## TEXT PROVIDED
╭──
CTS URNs organize works in text groups . Text groups have no direct parallel in FRBR, and do not have a predefiend semantic range. Instead, they associate works, according to traditional citation practice, in groups with various meanings. The text group may reflect authorship (e.g., a work entitled Huckleberry Finn might belong to a group named "Mark Twain"), or may represent some other kind of corpus (e.g., a work numbered 1 belonging to a group named "Federalist Papers"). Within a text group, a CTS URN's work is a conceptual entity, like the FRBR work: it is an abstract idea of the content expressed in all versions of a work, in the original language or in translation. The work may optionally be identified with increasing specificity as versions (translation or edition), or exemplars (individual physical copies). The CTS URN's version corresponds to the "expression" in the FRBR model, while exemplars correspond to "items" in FRBR parlance.

The second hierarchy in a CTS URN refers to a passage expressed in a logical citation scheme. While the nature of this hierarchy depends on the specific work referred to by a CTS URN, many texts will fall into one of a few common citation schemes. Prose works might be cited by chapter and section, or book, chapter and section, for example, or poems might be cited by line, stanza and line, or book and line, for example.

Within the smallest citation unit (such as a paragraph or section for a prose work, or line of verse for a poem), CTS URNs can further specify a span of text with a subreference . Subreferences identify indexed substrings, or a range between an indexed pair of substrings. Because subreferences are inherently language-specific, they are only valid when the work identifier is specified to the level of a version (edition or translation), or exemplar.

Resolving CTS URNs

By "resolving CTS URNs," we mean specifically the symmetric problems of how we determine what work a CTS URN refers to, and how we determine what URN values to use to refer to a work. (The further question of how to retrieve a passage of text referred to by a CTS URN is beyond the scope of the CTS URN's location-independent identifiers: see instead the related topic of Canonical Text Services.)
╰──
## DATA UNDER STUDY
╭──
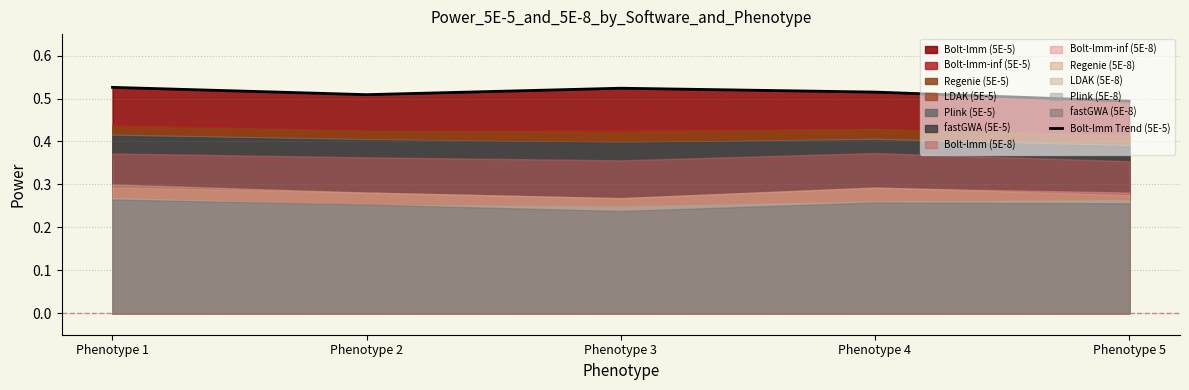

Reading left to right, extract all data points from this chart.

0.5	0.5	0.5	0.5	0.5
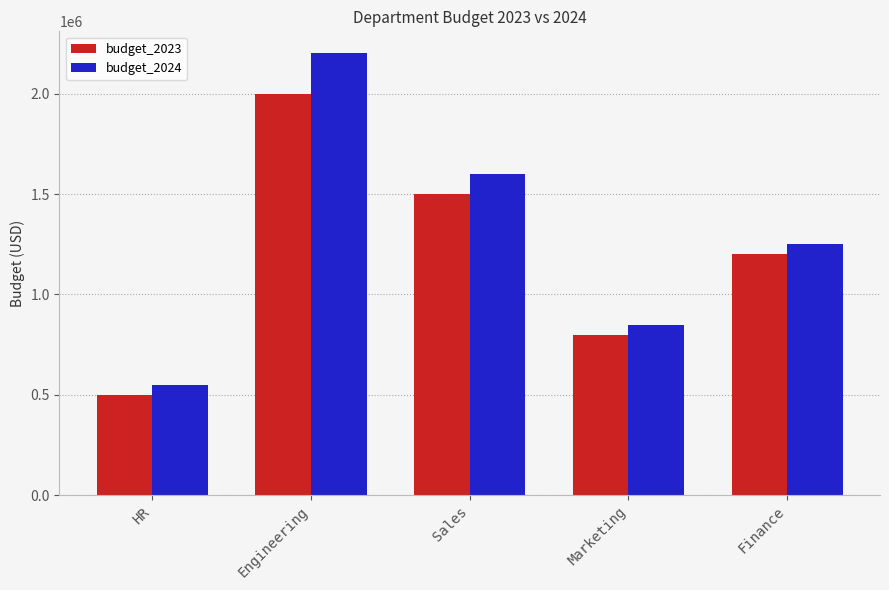

True or false: budget_2023 has a value of 2435153 at Sales.

False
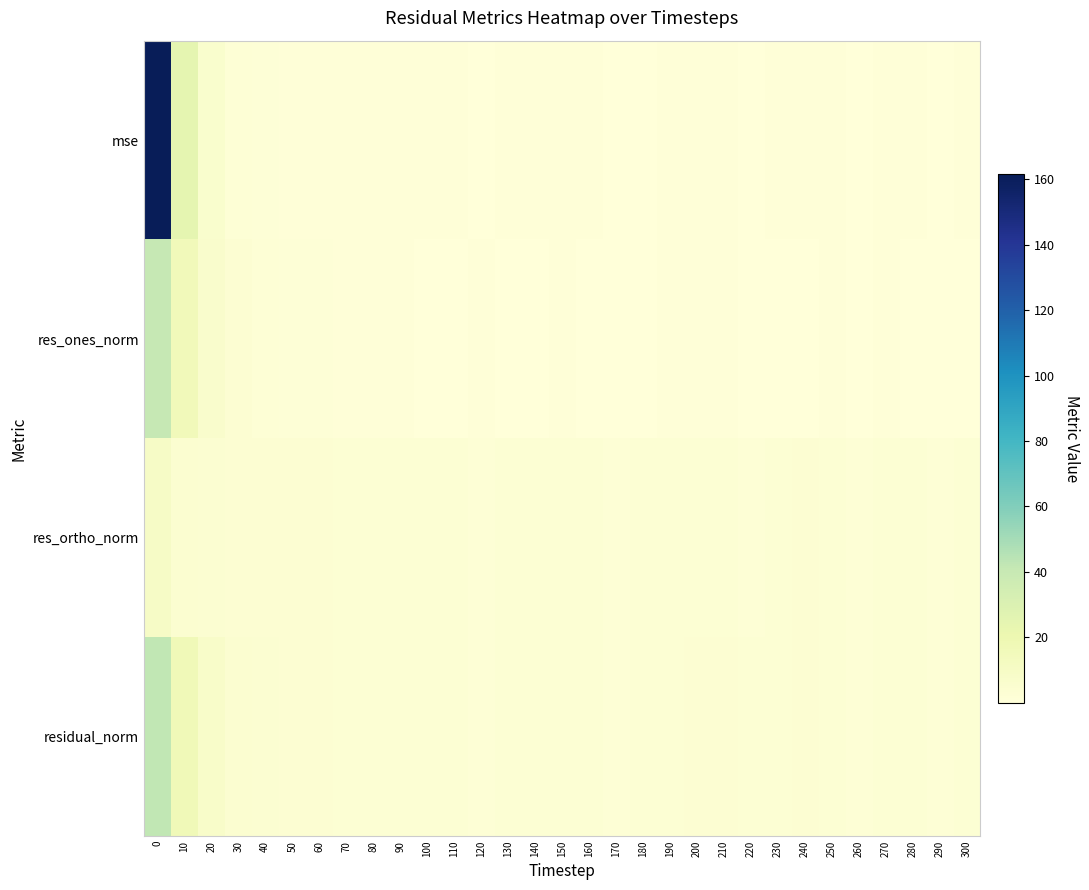

What is the spread (max minus min) of values at 280?

2.5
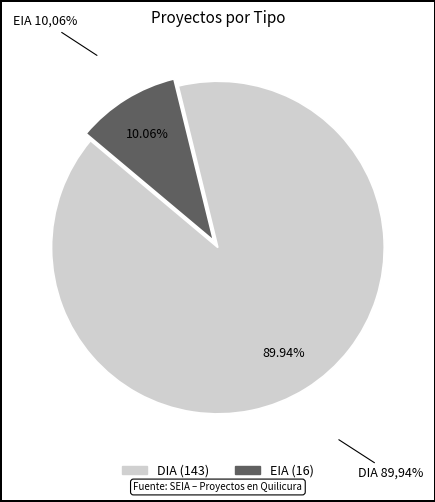

To the nearest percent, what is the average slice percentage?

50%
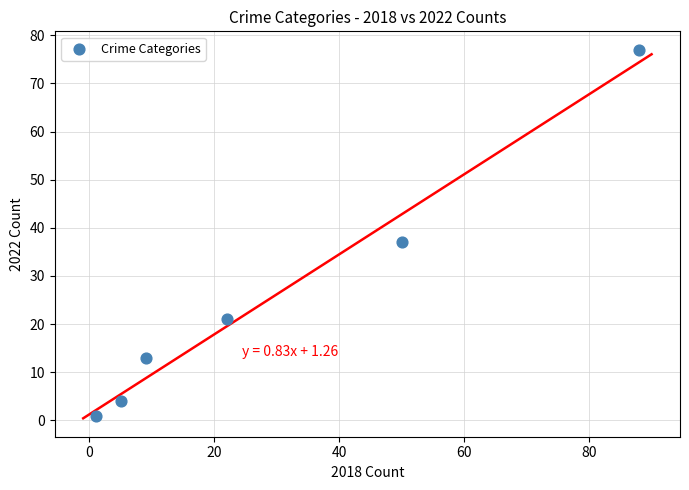

What Y value in the scatter plot is closest to 39?

37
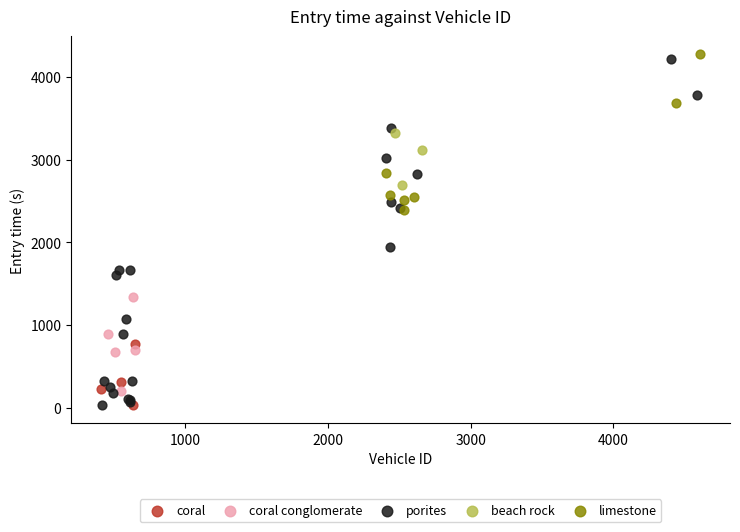

Which series has the largest Y range (max minus min)?

porites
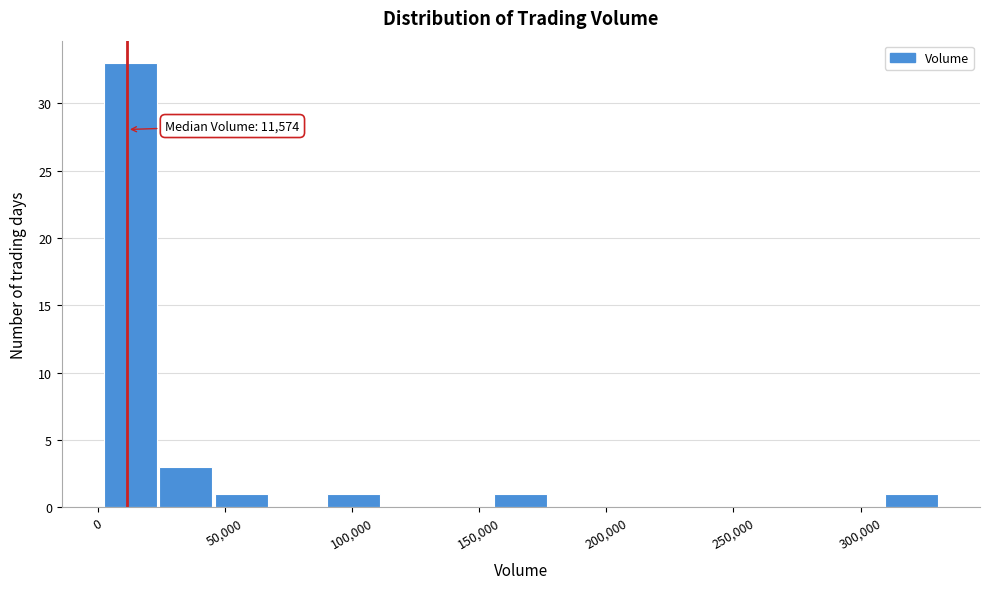

Over which range of the x-axis is the bar tallest?

0 to 25000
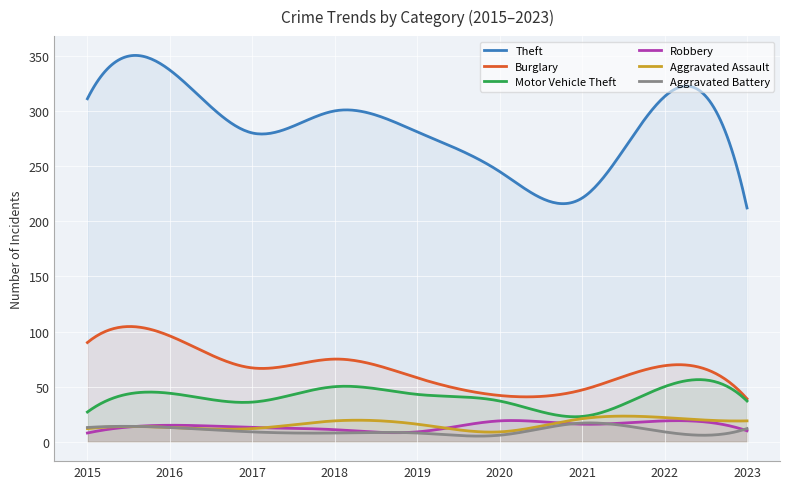

Which series has the widest spread of values?

Theft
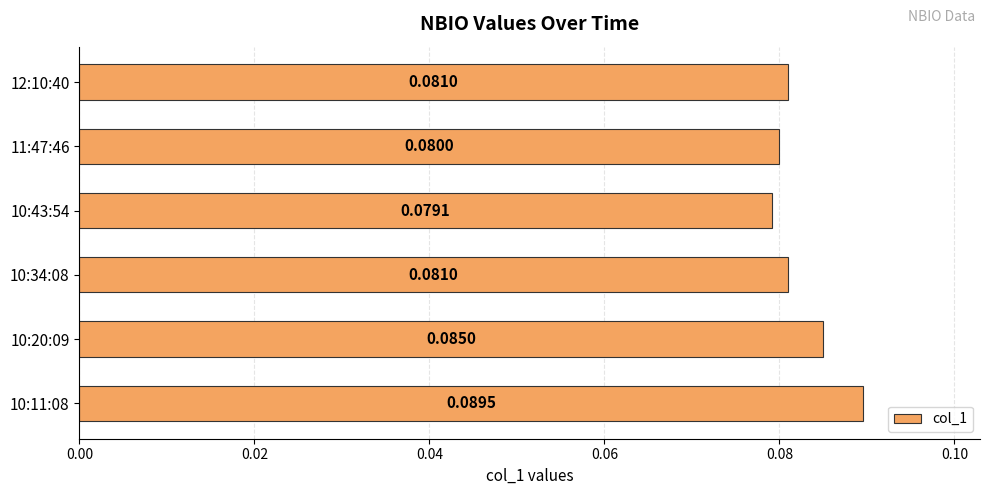

Which has a higher value, 10:43:54 or 10:20:09?

10:20:09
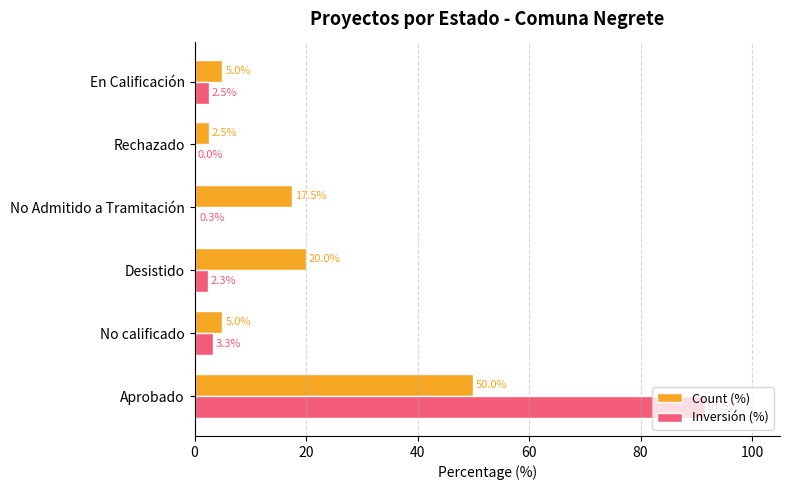

What is the maximum value shown in the chart?

91.5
╰──
## REQUIRED ACTION 1
According to the text on CTS URNs, why are subreferences valid only when the work identifier goes down to the level of a version or an exemplar? Answer in one to three sentences.
## REQUIRED ACTION 2
In the text on CTS URNs, which FRBR term corresponds to a CTS URN's exemplars?

## EXERCISE RESULT 1
Subreferences are inherently language-specific. They identify indexed substrings of the text, so they only work once the specific edition, translation, or exemplar is fixed.

## EXERCISE RESULT 2
Exemplars correspond to "items" in FRBR.